As a general rule, I never read anything on this blog from 2007- mid 2008. Oh god. What an uppity little madam. Young and mad (and newly diagnosed as such, which is even worse! Once I got that magic affirmation of my mentalism and sort-of accepted it, I pretty much thought psychiatry was my bitch and had to do what I said), that’s my excuse and I’m sticking to it. See also: my old Livejournal, 2003-2007, especially the manic periods where I’d write 3000 words four times a day, sometimes going into exquisite and florid detail about the beauty of the walk home from a tube station. Oh how the cosmos and I were one! Jesus christ. There’s something charming and innocent about the obnoxiousness of youthful diaries. The universe-halting significance of a nipple hair. The emotional storms blazing across pock marked skin. Relationships based entirely on mutual music taste. But my seventeen year old self really sounds like the manic depressive Adrian Mole. As did my twenty year old self. And my twenty four year old self. Only, y’know, sexier.
It’s there forever online. Or for at least 10 years. If I hadn’t thrown out all my paper journals (when I’ve been depressed and thinking about suicide I’ve tided up a lot and thrown things out) I think I’d have no knuckles left. And I’m writing a bloody book! In ten years, in the unlikely event it’s still in print, should it even be published at all, I’ll be sneaking into Waterstones wearing a beige mac with a lighter in my pocket. (If they still have Waterstones, and not just iPads. OOH YOU CRAZY KIDS AND YOUR TECHNOLOGY!)
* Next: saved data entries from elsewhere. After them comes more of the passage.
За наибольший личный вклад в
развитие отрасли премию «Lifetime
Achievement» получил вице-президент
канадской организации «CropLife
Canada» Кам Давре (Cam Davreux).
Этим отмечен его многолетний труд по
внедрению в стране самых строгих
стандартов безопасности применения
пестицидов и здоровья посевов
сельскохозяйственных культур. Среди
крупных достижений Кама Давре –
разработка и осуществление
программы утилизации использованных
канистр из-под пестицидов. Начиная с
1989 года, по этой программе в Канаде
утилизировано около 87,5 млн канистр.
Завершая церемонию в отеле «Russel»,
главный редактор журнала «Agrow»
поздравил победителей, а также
There is something sad about being a Grown Up and not being allowed to be a stroppy seventeen year old anymore. I don’t think I was ever really emotionally unstable, I think that I was a teenager, maybe for two years longer than I should have been. A teenager who was coping with some quite adult things sometimes, but still delightfully, stupidly, simply a teenager. As a teenager, everything felt so vitally important and significant, and thus every little thing could illicit a dramatic response. Nowadays anything short of a nuclear bomb dropping on my face doesn’t faze me. I’m still moody and insecure and still feel like the girl in the corner of the playground sometimes. I still get pissed off and stroppy about things. But now I’m all Grown Up about it. Instead of thinking, “OH MY GOD THEY HATE ME, THEY HATE ME, I’M AWFUL!” when people don’t speak to me, I get all Grown Up and think, “Well, they’re probably busy, and to be fair, here I am not saying hello to them, either”. I should, one day for old time’s sake, run home in tears and write a poem about it, in my own blood, titled, “Why Am I So Fucking Shit?”
I do sometimes miss slamming the door because my mum shouted at me. And writing loud UNDERLINED!!!!!!!! diary entries about how much I hate her. I became a grown up, and one who grew up in the psychiatric system. It can feel like being emotional is punished within it, and it’s a shame. Teenagehood had a lot going for it. It still does- I think as a teenager, unformed as we are supposed to be, we’re also our raw, essential selves.
If you kept a diary or journal when you were younger, what was it like? Bonus points if you post excerpts! I may if I get the balls to.